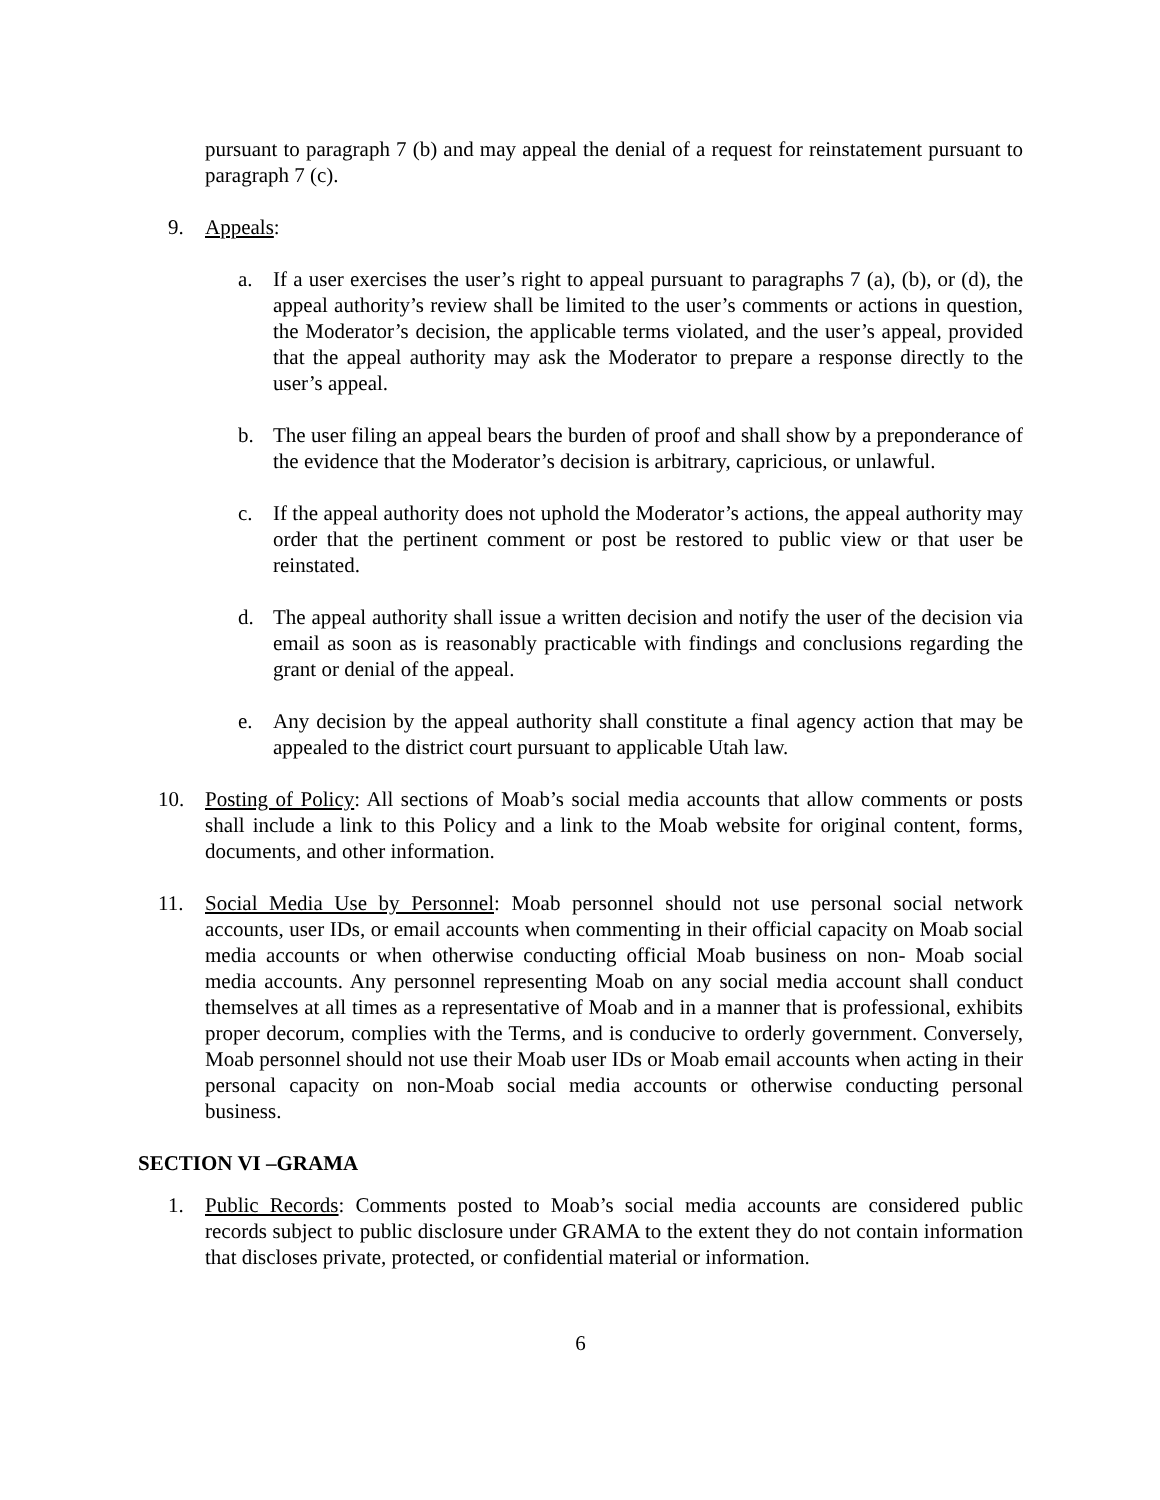pursuant to paragraph 7 (b) and may appeal the denial of a request for reinstatement pursuant to paragraph 7 (c).
9. Appeals:
a. If a user exercises the user’s right to appeal pursuant to paragraphs 7 (a), (b), or (d), the appeal authority’s review shall be limited to the user’s comments or actions in question, the Moderator’s decision, the applicable terms violated, and the user’s appeal, provided that the appeal authority may ask the Moderator to prepare a response directly to the user’s appeal.
b. The user filing an appeal bears the burden of proof and shall show by a preponderance of the evidence that the Moderator’s decision is arbitrary, capricious, or unlawful.
c. If the appeal authority does not uphold the Moderator’s actions, the appeal authority may order that the pertinent comment or post be restored to public view or that user be reinstated.
d. The appeal authority shall issue a written decision and notify the user of the decision via email as soon as is reasonably practicable with findings and conclusions regarding the grant or denial of the appeal.
e. Any decision by the appeal authority shall constitute a final agency action that may be appealed to the district court pursuant to applicable Utah law.
10. Posting of Policy: All sections of Moab’s social media accounts that allow comments or posts shall include a link to this Policy and a link to the Moab website for original content, forms, documents, and other information.
11. Social Media Use by Personnel: Moab personnel should not use personal social network accounts, user IDs, or email accounts when commenting in their official capacity on Moab social media accounts or when otherwise conducting official Moab business on non- Moab social media accounts. Any personnel representing Moab on any social media account shall conduct themselves at all times as a representative of Moab and in a manner that is professional, exhibits proper decorum, complies with the Terms, and is conducive to orderly government. Conversely, Moab personnel should not use their Moab user IDs or Moab email accounts when acting in their personal capacity on non-Moab social media accounts or otherwise conducting personal business.
SECTION VI –GRAMA
1. Public Records: Comments posted to Moab’s social media accounts are considered public records subject to public disclosure under GRAMA to the extent they do not contain information that discloses private, protected, or confidential material or information.
6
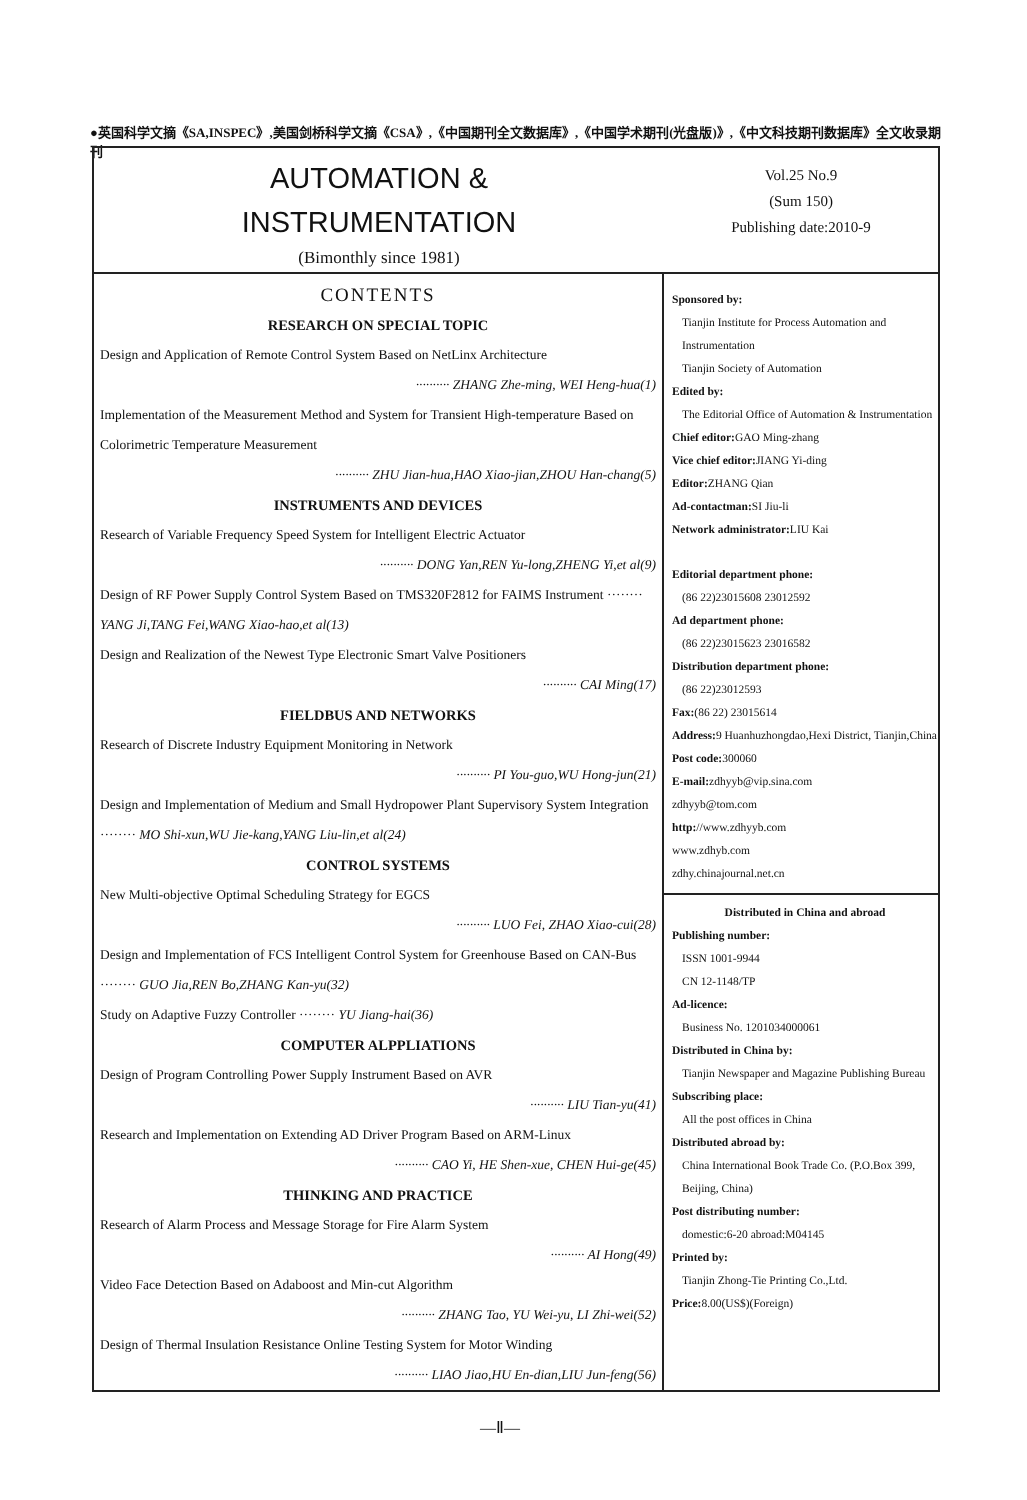●英国科学文摘《SA,INSPEC》,美国剑桥科学文摘《CSA》,《中国期刊全文数据库》,《中国学术期刊(光盘版)》,《中文科技期刊数据库》全文收录期刊
AUTOMATION &
INSTRUMENTATION
(Bimonthly since 1981)
Vol.25 No.9
(Sum 150)
Publishing date:2010-9
CONTENTS
RESEARCH ON SPECIAL TOPIC
Design and Application of Remote Control System Based on NetLinx Architecture
·········· ZHANG Zhe-ming, WEI Heng-hua(1)
Implementation of the Measurement Method and System for Transient High-temperature Based on Colorimetric Temperature Measurement
·········· ZHU Jian-hua,HAO Xiao-jian,ZHOU Han-chang(5)
INSTRUMENTS AND DEVICES
Research of Variable Frequency Speed System for Intelligent Electric Actuator
·········· DONG Yan,REN Yu-long,ZHENG Yi,et al(9)
Design of RF Power Supply Control System Based on TMS320F2812 for FAIMS Instrument ········ YANG Ji,TANG Fei,WANG Xiao-hao,et al(13)
Design and Realization of the Newest Type Electronic Smart Valve Positioners
·········· CAI Ming(17)
FIELDBUS AND NETWORKS
Research of Discrete Industry Equipment Monitoring in Network
·········· PI You-guo,WU Hong-jun(21)
Design and Implementation of Medium and Small Hydropower Plant Supervisory System Integration ········ MO Shi-xun,WU Jie-kang,YANG Liu-lin,et al(24)
CONTROL SYSTEMS
New Multi-objective Optimal Scheduling Strategy for EGCS
·········· LUO Fei, ZHAO Xiao-cui(28)
Design and Implementation of FCS Intelligent Control System for Greenhouse Based on CAN-Bus ········ GUO Jia,REN Bo,ZHANG Kan-yu(32)
Study on Adaptive Fuzzy Controller ········ YU Jiang-hai(36)
COMPUTER ALPPLIATIONS
Design of Program Controlling Power Supply Instrument Based on AVR
·········· LIU Tian-yu(41)
Research and Implementation on Extending AD Driver Program Based on ARM-Linux
·········· CAO Yi, HE Shen-xue, CHEN Hui-ge(45)
THINKING AND PRACTICE
Research of Alarm Process and Message Storage for Fire Alarm System
·········· AI Hong(49)
Video Face Detection Based on Adaboost and Min-cut Algorithm
·········· ZHANG Tao, YU Wei-yu, LI Zhi-wei(52)
Design of Thermal Insulation Resistance Online Testing System for Motor Winding
·········· LIAO Jiao,HU En-dian,LIU Jun-feng(56)
Sponsored by:
Tianjin Institute for Process Automation and Instrumentation
Tianjin Society of Automation
Edited by:
The Editorial Office of Automation & Instrumentation
Chief editor: GAO Ming-zhang
Vice chief editor: JIANG Yi-ding
Editor: ZHANG Qian
Ad-contactman: SI Jiu-li
Network administrator: LIU Kai
Editorial department phone:
(86 22)23015608 23012592
Ad department phone:
(86 22)23015623 23016582
Distribution department phone:
(86 22)23012593
Fax:(86 22) 23015614
Address: 9 Huanhuzhongdao,Hexi District, Tianjin,China
Post code: 300060
E-mail: zdhyyb@vip.sina.com
zdhyyb@tom.com
http://www.zdhyyb.com
www.zdhyb.com
zdhy.chinajournal.net.cn
Distributed in China and abroad
Publishing number:
ISSN 1001-9944
CN 12-1148/TP
Ad-licence:
Business No. 1201034000061
Distributed in China by:
Tianjin Newspaper and Magazine Publishing Bureau
Subscribing place:
All the post offices in China
Distributed abroad by:
China International Book Trade Co. (P.O.Box 399, Beijing, China)
Post distributing number:
domestic:6-20 abroad:M04145
Printed by:
Tianjin Zhong-Tie Printing Co.,Ltd.
Price: 8.00(US$)(Foreign)
—Ⅱ—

* * * *

**What is needed:**
Once you have counted the lines above containing the word "Implementation", state that number and nothing more.

**Solution for this exercise:**
4